---------- SOURCE MATERIAL ----------

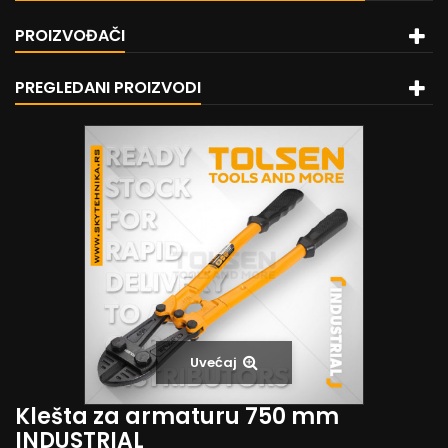
PROIZVOĐAČI
PREGLEDANI PROIZVODI
Uvećaj
Klešta za armaturu 750 mm
INDUSTRIAL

----------

Print the records again exactly, without the pictures.

THE ANSWER
PROIZVOĐAČI
PREGLEDANI PROIZVODI
Uvećaj
Klešta za armaturu 750 mm
INDUSTRIAL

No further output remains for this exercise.